Methods: Patients with suspected RPD were enrolled and followed at Mayo Clinic (Jacksonville, FL; January 2020 to October 2023) and Washington University (Saint Louis, MO; June 2016 to December 2019). Two dementia specialists independently reviewed clinical data and assigned diagnoses. Patients were diagnosed with RPD if they developed dementia within 1 year or incapacitation within 2 years of symptom onset. The associations between clinical features and causes and outcomes were explored via univariate and multivariate comparisons.

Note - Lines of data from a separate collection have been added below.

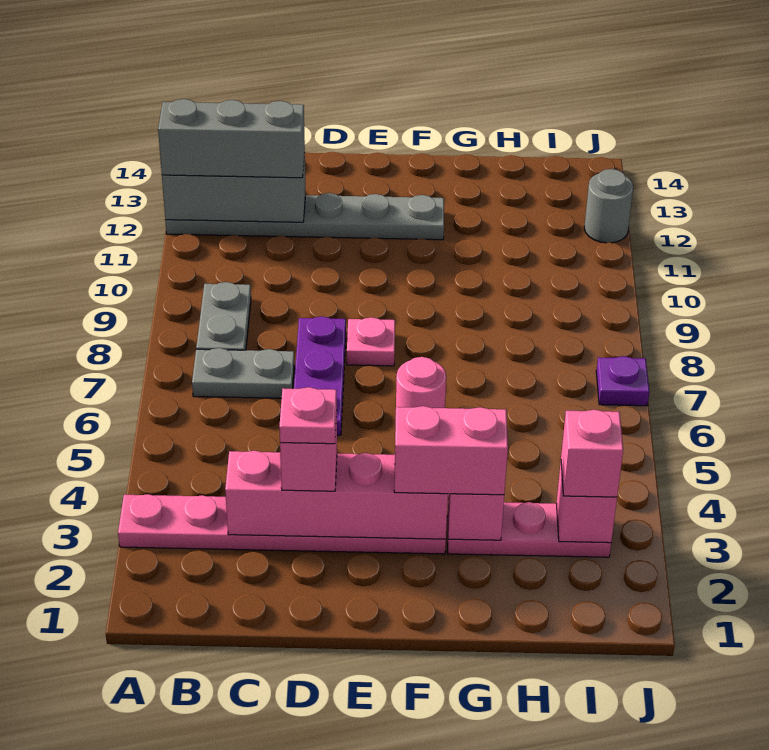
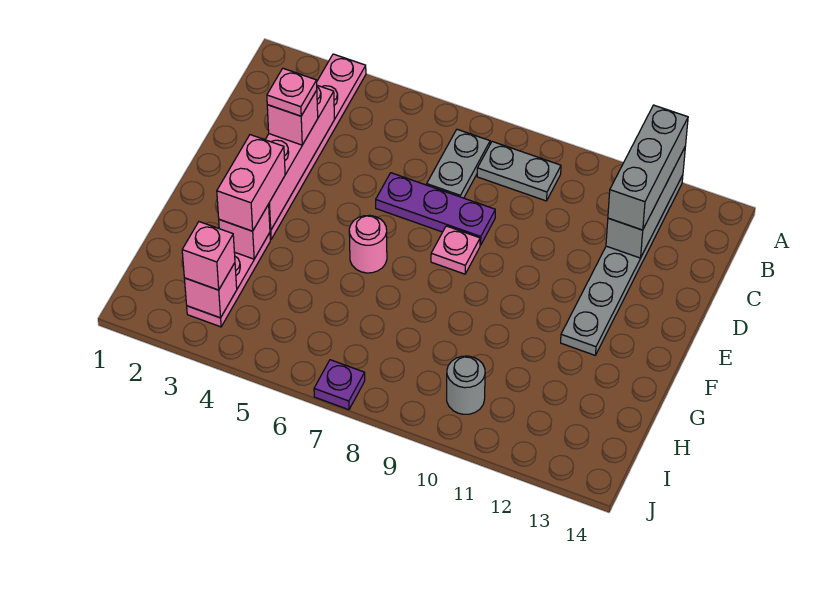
grey 1x1 round brick [584,169,633,243] -> grey 1x1 round brick moved to [447,356,485,414]

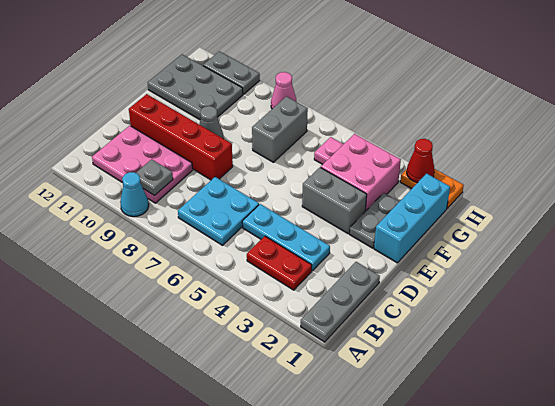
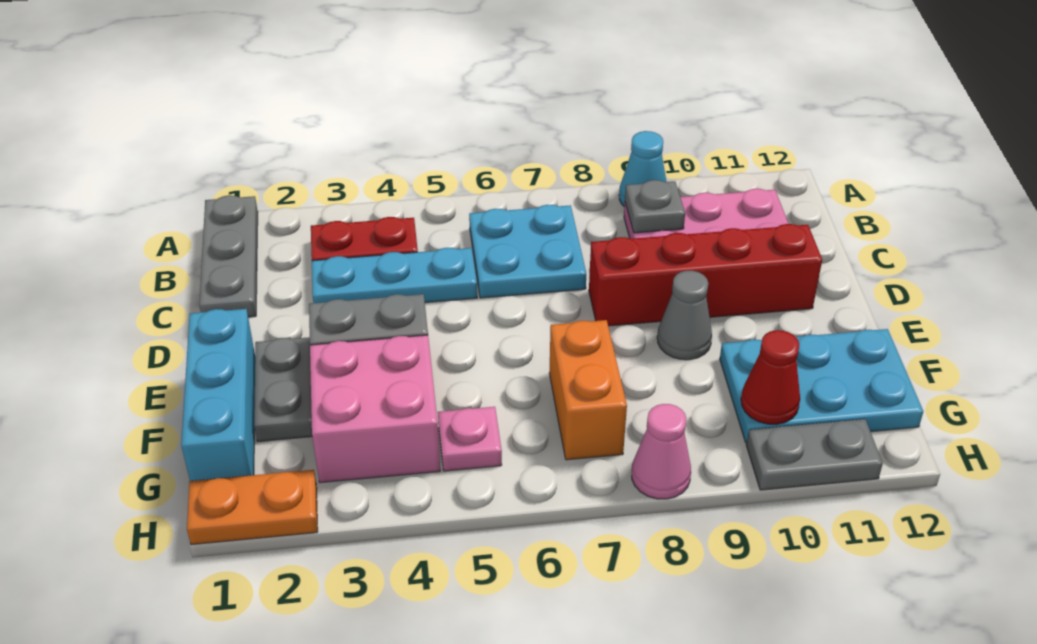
grey 1x2 brick [252,97,308,162] -> orange 1x2 brick [549,320,627,460]
grey 2x3 plate [148,54,243,120] -> cyan 2x3 plate [720,329,923,443]
red 1x1 cone [407,139,435,183] -> red 1x1 cone moved to [741,330,800,424]

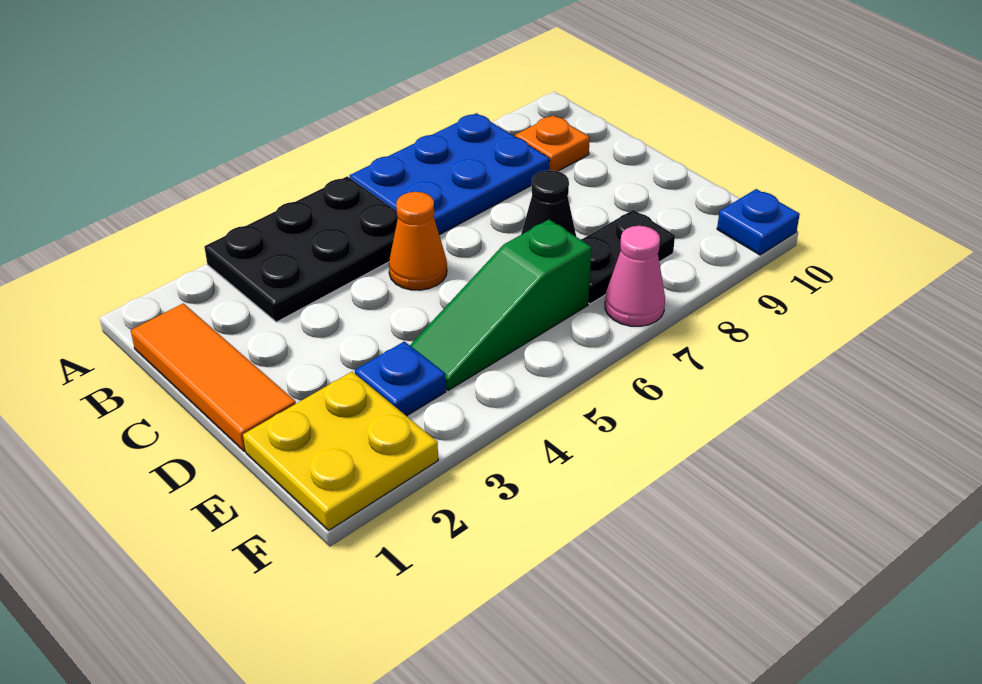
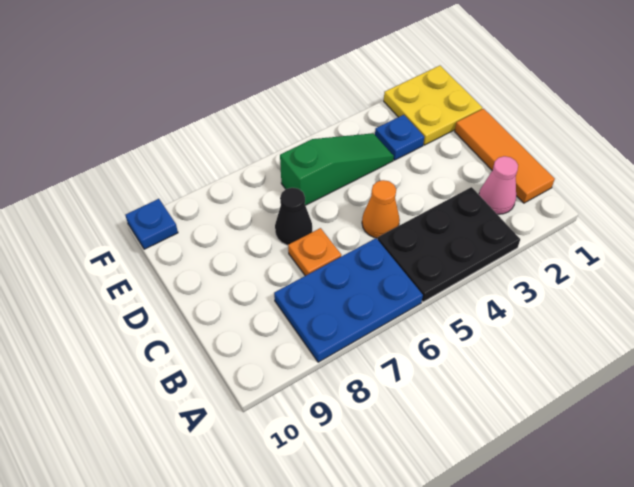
orange 1x1 plate [515,115,590,171] -> orange 1x1 plate moved to [288,228,341,276]
black 1x2 plate [581,210,675,304] -> none
pink 1x1 cone [605,226,665,326] -> pink 1x1 cone moved to [479,156,518,214]

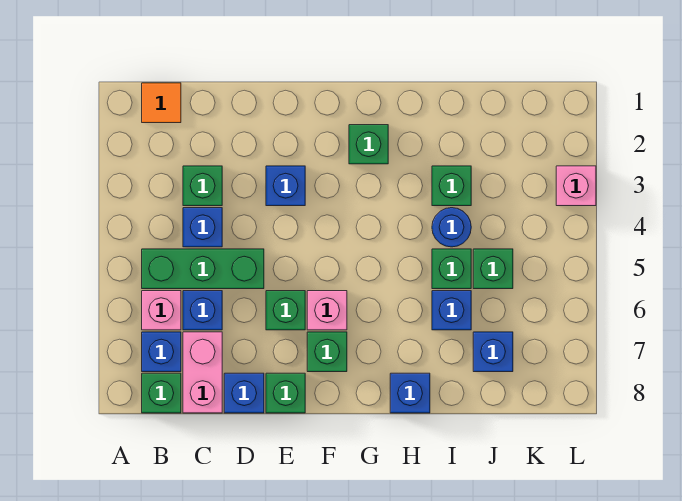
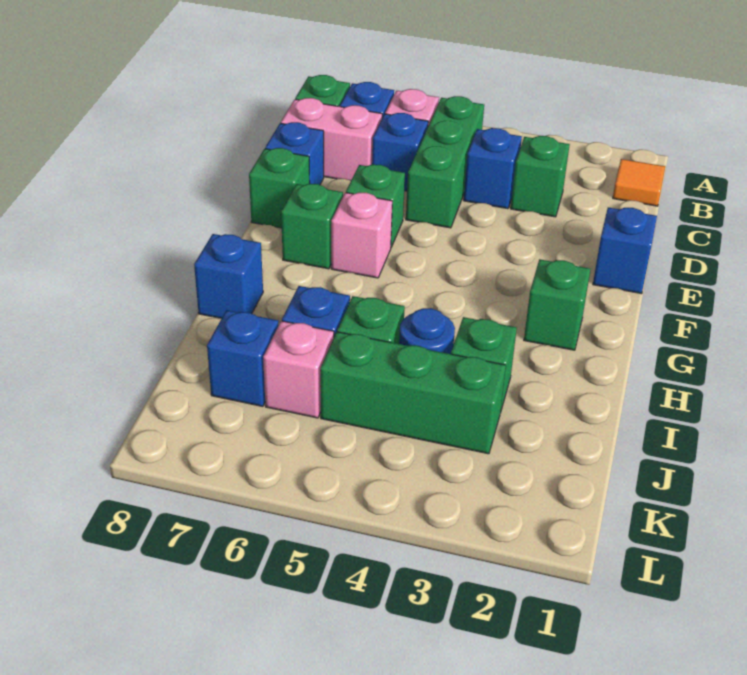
blue 1x1 brick [266,166,305,206] -> blue 1x1 brick moved to [593,207,657,294]
green 1x1 brick [473,249,513,289] -> green 1x3 brick [320,332,506,454]
pink 1x1 brick [556,166,596,206] -> pink 1x1 brick moved to [263,321,334,418]

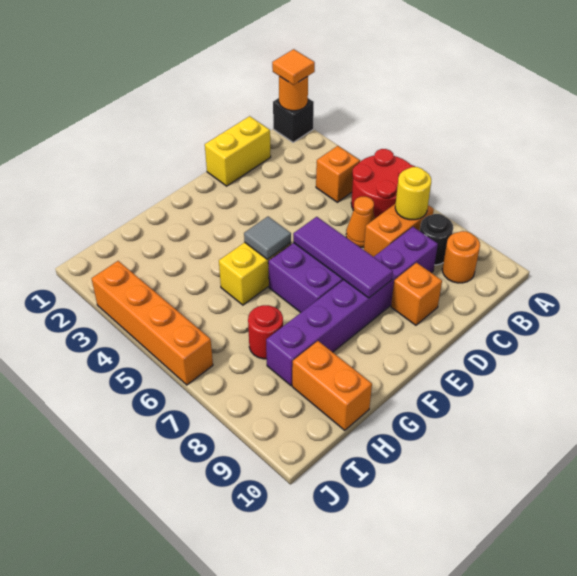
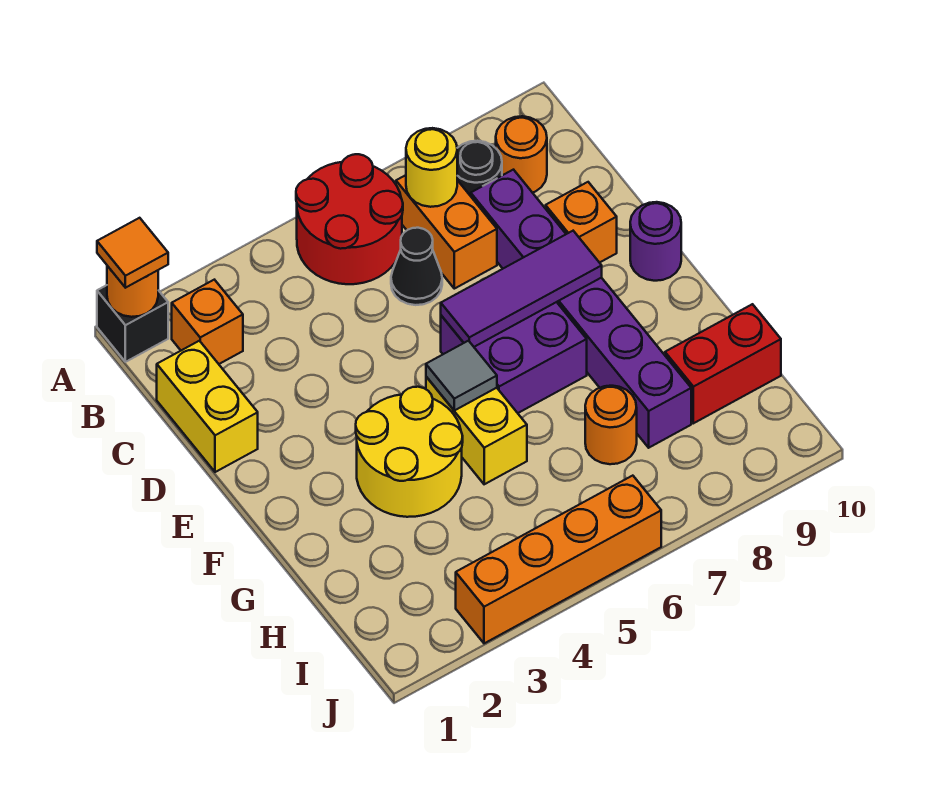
orange 1x1 brick [316,146,360,202] -> orange 1x1 brick moved to [172,280,243,364]
orange 1x1 cone [346,197,375,247] -> black 1x1 cone [391,228,442,305]
none -> purple 1x1 round brick [630,202,681,281]
none -> yellow 2x2 round brick [356,387,463,517]
red 1x1 round brick [248,305,283,359] -> orange 1x1 round brick [585,386,637,464]
orange 1x2 brick [292,341,372,430] -> red 1x2 brick [665,304,781,423]

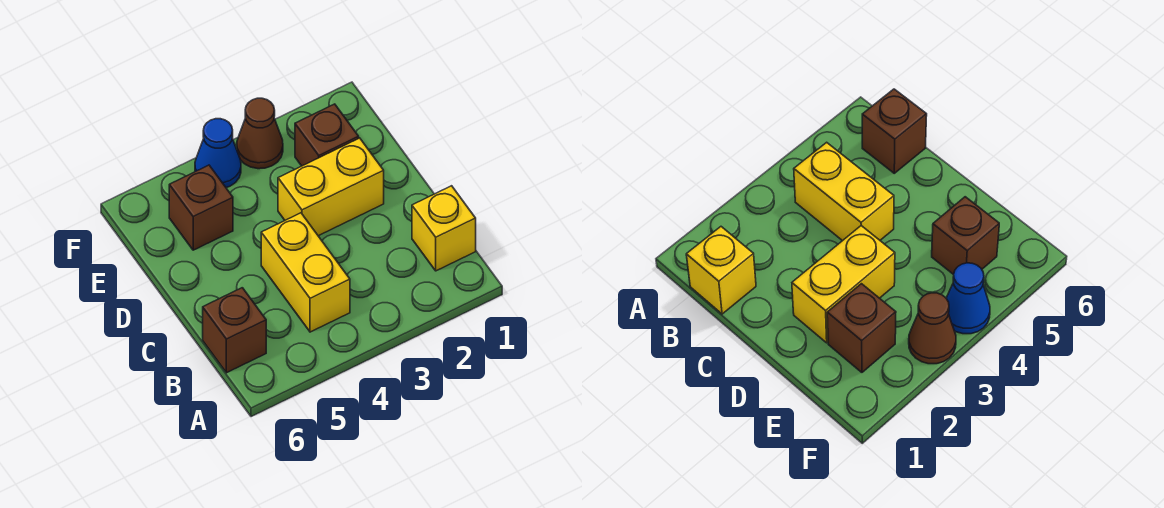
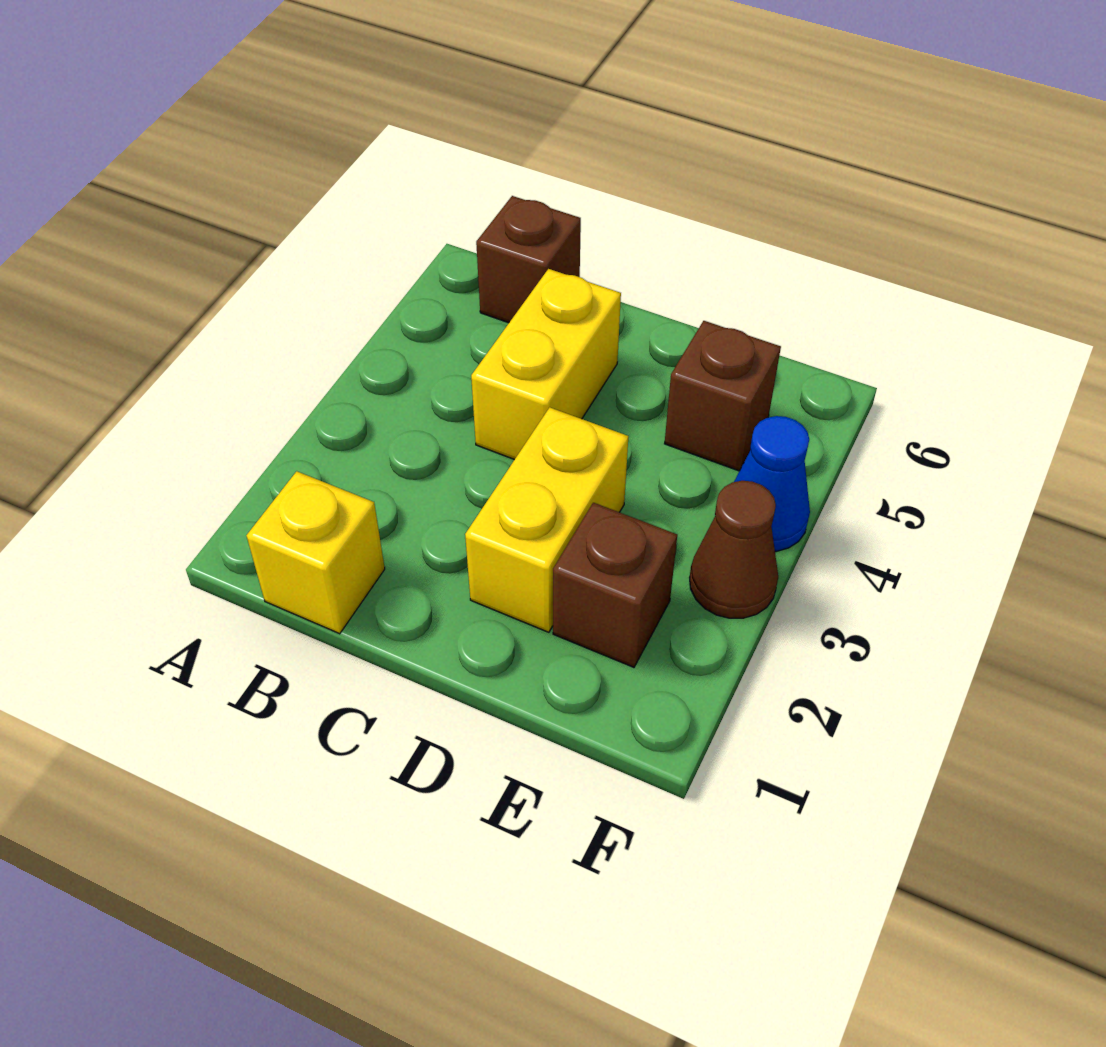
yellow 1x2 brick [261,213,350,332] -> yellow 1x2 brick turned to [471,269,621,460]

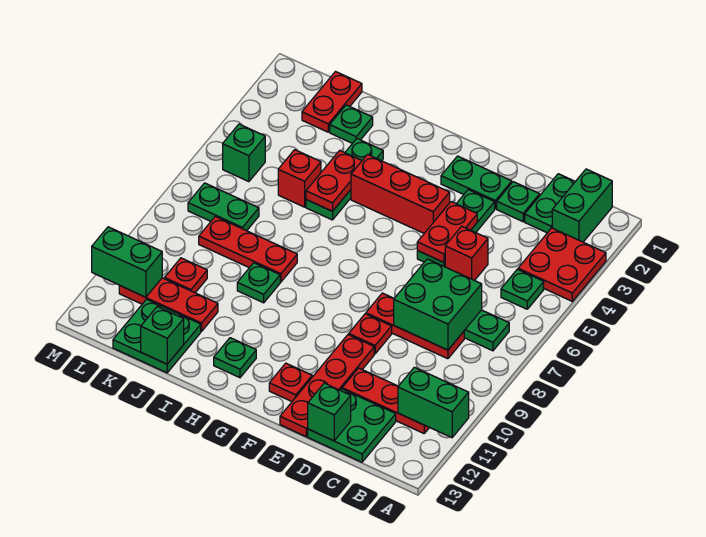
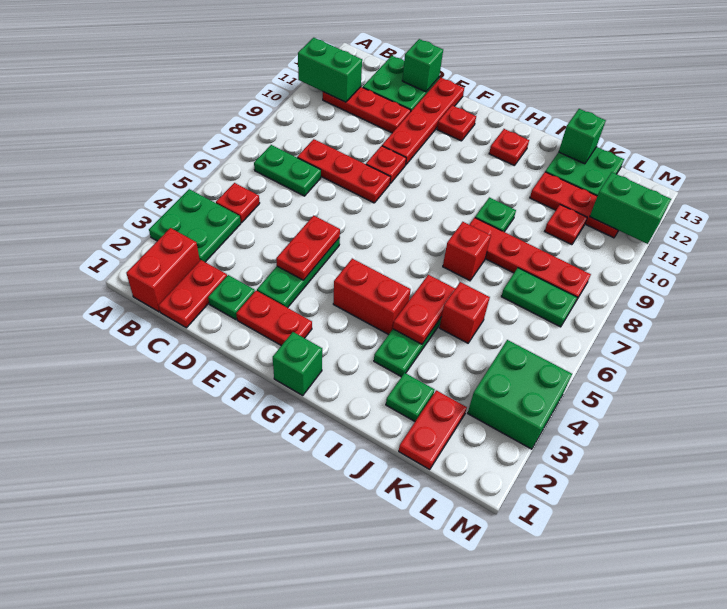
red 2x2 plate [518,228,606,301] -> green 2x2 plate [149,189,241,262]
green 1x2 brick [552,169,612,242] -> red 1x2 brick [126,228,200,312]
green 1x1 plate [501,269,544,309] -> red 1x1 plate [216,183,260,223]
green 1x2 plate [525,174,575,233] -> red 1x2 plate [159,260,227,328]
green 2x2 brick [394,259,482,350] -> green 2x2 brick moved to [468,340,572,449]
red 1x1 brick [445,226,488,281] -> red 1x1 brick moved to [443,222,491,281]
green 1x2 plate [441,156,512,209] -> red 1x2 plate [236,291,312,346]
red 1x3 brick [351,155,450,233] -> red 1x2 brick [333,259,411,335]
green 1x1 plate [214,338,256,378] -> red 1x1 plate [489,129,529,166]
red 1x3 plate [199,217,297,282] -> red 1x4 plate [469,218,591,301]
green 1x1 brick [223,124,265,182] -> green 1x1 brick moved to [273,332,322,395]

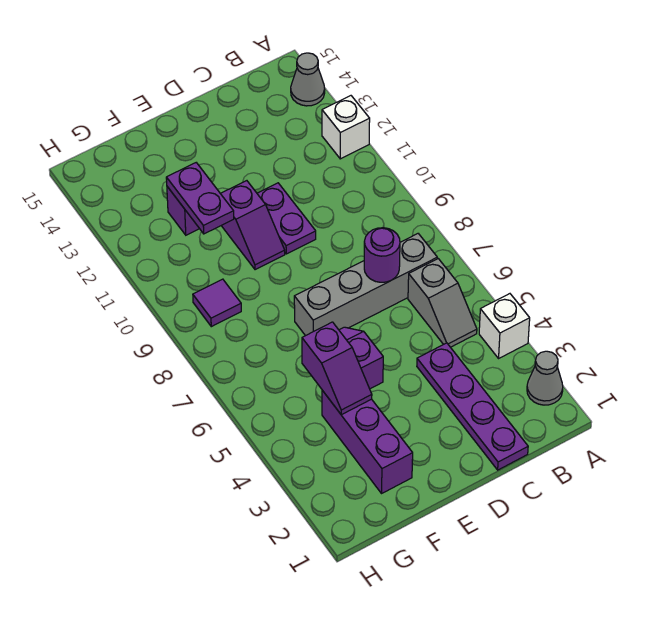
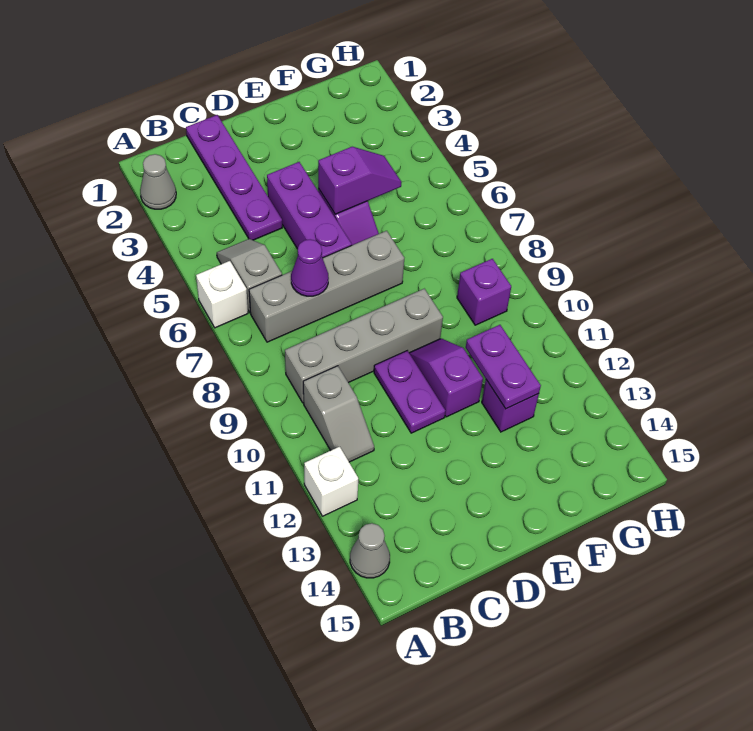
white 1x1 brick [479,294,530,358] -> white 1x1 brick moved to [196,261,248,328]
none -> grey 1x4 brick [285,289,443,403]
none -> grey 1x2 slope [303,366,374,462]
purple 1x1 round brick [364,228,400,282] -> purple 1x1 cone [291,239,329,296]
purple 1x3 brick [322,390,413,493] -> purple 1x3 brick moved to [267,162,352,258]
purple 1x2 slope [302,322,372,415] -> purple 1x2 slope turned to [318,147,401,214]
purple 1x1 tile [193,279,241,327] -> purple 1x1 brick [457,259,511,325]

Results: Of 248 patients with suspected RPD, 185 (74.6%) met criteria for RPD. Patients with RPD were older (62.6 ± 14.5 vs 55.2 ± 18.1 years; p < 0.001), and more frequently diagnosed with Alzheimer's disease or related dementias (OR 3.13, 95% CI 1.40, 7.31) or Creutzfeldt-Jakob disease (OR 4.67, 95% CI 1.38, 15.75). Visual agnosia (15/183; 8.2%), substantial brain atrophy (27/182; 14.8%), and periodic epileptiform discharges (11/151; 7.3%) were exclusively detected in patients with RPD. After controlling for age, intensive care unit admission (OR 4.77, 95% CI 1.61, 14.12), lack of seizures (OR 2.47, 95% CI 1.15, 5.31), abnormal brain magnetic resonance imaging (OR 2.01, 95% CI 0.997, 4.05), and cerebrospinal fluid white blood cell count ≤5 cells/mm³ (OR 3.30, 95% CI 1.60, 6.82) were also independently associated with RPD. Patients with RPD were more likely to die or develop severe dementia (mean time to outcome, 36.1 months; 95% CI 31.2-41.0).

Interpretation: Selected clinical features may identify patients with suspected RPD who are likely to continue to decline. Early recognition of these features may improve diagnostic accuracy and inform prognosis. ANN NEUROL 2025.